The company has been touring Egypt’s governates and facilitating workshops as well as partnering with schools to educate children on the environment.

As part of this education, upcycling has emerged as a particularly popular way of dealing with the waste problem in Egypt. Upcycling, not to be confused with recycling, is the process of making more use of something instead of discarding it.

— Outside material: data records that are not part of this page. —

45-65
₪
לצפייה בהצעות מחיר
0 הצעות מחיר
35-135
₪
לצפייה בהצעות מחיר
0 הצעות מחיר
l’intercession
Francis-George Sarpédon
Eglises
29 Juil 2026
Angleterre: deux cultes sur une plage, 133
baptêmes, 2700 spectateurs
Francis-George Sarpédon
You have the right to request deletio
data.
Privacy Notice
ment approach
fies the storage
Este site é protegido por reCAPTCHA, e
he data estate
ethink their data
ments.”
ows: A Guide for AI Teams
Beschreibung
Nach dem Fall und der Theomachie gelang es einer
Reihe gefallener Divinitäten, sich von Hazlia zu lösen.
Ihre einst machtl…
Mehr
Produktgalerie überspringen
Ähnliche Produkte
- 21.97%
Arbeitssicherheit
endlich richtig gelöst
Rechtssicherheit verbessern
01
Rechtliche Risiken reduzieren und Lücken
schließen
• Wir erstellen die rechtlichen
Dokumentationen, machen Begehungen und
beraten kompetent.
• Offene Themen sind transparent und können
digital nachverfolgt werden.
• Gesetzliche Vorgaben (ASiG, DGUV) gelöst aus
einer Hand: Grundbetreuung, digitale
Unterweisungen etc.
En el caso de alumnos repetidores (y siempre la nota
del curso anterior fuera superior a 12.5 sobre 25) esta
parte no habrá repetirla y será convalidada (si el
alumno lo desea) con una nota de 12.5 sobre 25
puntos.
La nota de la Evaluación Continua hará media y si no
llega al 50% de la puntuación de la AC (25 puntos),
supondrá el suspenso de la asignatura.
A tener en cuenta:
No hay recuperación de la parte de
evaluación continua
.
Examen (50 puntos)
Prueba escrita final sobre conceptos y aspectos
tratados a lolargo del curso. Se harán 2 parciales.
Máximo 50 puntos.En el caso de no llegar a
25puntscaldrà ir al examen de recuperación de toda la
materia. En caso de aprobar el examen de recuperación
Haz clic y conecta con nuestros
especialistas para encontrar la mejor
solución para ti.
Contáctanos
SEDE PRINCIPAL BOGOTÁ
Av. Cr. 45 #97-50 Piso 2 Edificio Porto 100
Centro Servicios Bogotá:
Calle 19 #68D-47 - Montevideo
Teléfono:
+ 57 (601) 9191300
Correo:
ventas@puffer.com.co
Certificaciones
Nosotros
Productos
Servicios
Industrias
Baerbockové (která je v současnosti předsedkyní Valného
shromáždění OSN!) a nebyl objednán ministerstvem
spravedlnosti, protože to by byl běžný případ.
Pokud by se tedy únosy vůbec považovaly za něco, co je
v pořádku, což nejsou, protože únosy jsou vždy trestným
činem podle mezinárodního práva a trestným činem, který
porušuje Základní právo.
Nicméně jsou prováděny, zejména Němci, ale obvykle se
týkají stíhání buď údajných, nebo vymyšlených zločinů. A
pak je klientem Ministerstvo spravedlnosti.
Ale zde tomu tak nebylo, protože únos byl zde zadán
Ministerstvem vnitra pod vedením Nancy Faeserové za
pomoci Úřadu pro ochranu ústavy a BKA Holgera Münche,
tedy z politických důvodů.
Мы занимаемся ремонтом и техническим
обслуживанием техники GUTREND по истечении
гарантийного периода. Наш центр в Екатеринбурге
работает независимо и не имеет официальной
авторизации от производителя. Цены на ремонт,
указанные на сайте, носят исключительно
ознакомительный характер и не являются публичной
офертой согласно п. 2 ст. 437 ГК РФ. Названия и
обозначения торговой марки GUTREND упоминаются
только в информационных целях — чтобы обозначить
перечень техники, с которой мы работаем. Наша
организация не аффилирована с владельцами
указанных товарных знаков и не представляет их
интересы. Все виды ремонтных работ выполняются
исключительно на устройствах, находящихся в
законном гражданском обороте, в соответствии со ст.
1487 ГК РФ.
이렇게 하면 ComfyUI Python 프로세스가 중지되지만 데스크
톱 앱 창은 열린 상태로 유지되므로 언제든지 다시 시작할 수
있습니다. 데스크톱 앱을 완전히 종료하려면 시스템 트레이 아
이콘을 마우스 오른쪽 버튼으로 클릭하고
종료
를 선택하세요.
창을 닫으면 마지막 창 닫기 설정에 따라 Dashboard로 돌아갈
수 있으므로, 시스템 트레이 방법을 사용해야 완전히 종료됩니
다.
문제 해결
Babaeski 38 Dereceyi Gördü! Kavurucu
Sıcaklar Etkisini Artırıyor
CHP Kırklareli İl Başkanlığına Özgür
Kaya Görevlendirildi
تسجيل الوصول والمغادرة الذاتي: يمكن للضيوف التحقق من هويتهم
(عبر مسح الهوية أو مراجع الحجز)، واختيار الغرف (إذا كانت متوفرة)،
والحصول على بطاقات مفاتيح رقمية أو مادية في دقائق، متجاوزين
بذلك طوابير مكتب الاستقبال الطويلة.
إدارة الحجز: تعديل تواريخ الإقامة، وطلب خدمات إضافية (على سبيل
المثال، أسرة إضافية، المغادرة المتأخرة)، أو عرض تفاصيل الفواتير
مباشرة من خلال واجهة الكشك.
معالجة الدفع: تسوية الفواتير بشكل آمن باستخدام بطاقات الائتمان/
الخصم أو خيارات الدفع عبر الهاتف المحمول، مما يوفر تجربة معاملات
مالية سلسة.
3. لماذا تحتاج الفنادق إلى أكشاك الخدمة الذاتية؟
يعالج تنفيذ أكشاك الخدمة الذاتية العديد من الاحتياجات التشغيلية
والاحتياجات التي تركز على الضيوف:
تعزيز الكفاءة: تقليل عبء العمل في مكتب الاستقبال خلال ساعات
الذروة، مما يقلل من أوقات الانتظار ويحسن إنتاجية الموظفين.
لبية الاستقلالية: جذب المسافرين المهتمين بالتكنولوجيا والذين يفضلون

Yara Yassin and Rania Rafie co-founded the social startup Up-Fuse in 2013 in a bid to promote a sustainable and eco-conscious lifestyle by designing and producing environmentally-friendly and socially-aware products made from plastic bags which they now export to countries outside of Egypt.

In another initiative, Heba Saeed and Ola Balbaa played an active part in upcycling, founding Wara’a with a mission to produce recycled paper from domestic paper waste and rice straw.

“The idea of Wara’a came from the fact that there’s a huge increase in paper consumption and the direct effect of that on trees and consequently the environment,” says Balbaa.

While in 2016 Ibrahim Abougendy founded Mobikya, an interior design company that uses upcycled furniture fabrics and car tires.

But perhaps the most effective way to encourage Egyptians to recycle is to pay them for it. The Cairo governorate launched a project called “sell your garbage”, aiming to establish kiosks in different neighborhoods where people are encouraged to sell their cans, plastic bottles, paper and cardboard instead of throwing them away in 2017.

Similarly, ZeroWaste, which was founded on the philosophy of recycling under-utilised resources in 2017, collects aluminum cans and turns them into products by encouraging people to give them their cans in exchange for phone credit through their project CanBank.

“We are serving the community by spreading the culture of recycling in the Egyptian society especially among university and school students,” says Islam El-Refaey co-founder of ZeroWaste,.

“We also address the climate change problem by providing a better channel to collect recyclable materials which leads to a better usage of materials and energy used to process it, which leads to less carbon emissions.”

The above are just a small sample of the types of startups that have emerged in recent years to tackle Egypt’s waste problem. Recycling and upcycling affect more than just the environment; it plays a huge role in the economy. For businesses, to buy almost perfect recycled material is more cost friendly than buying refined material.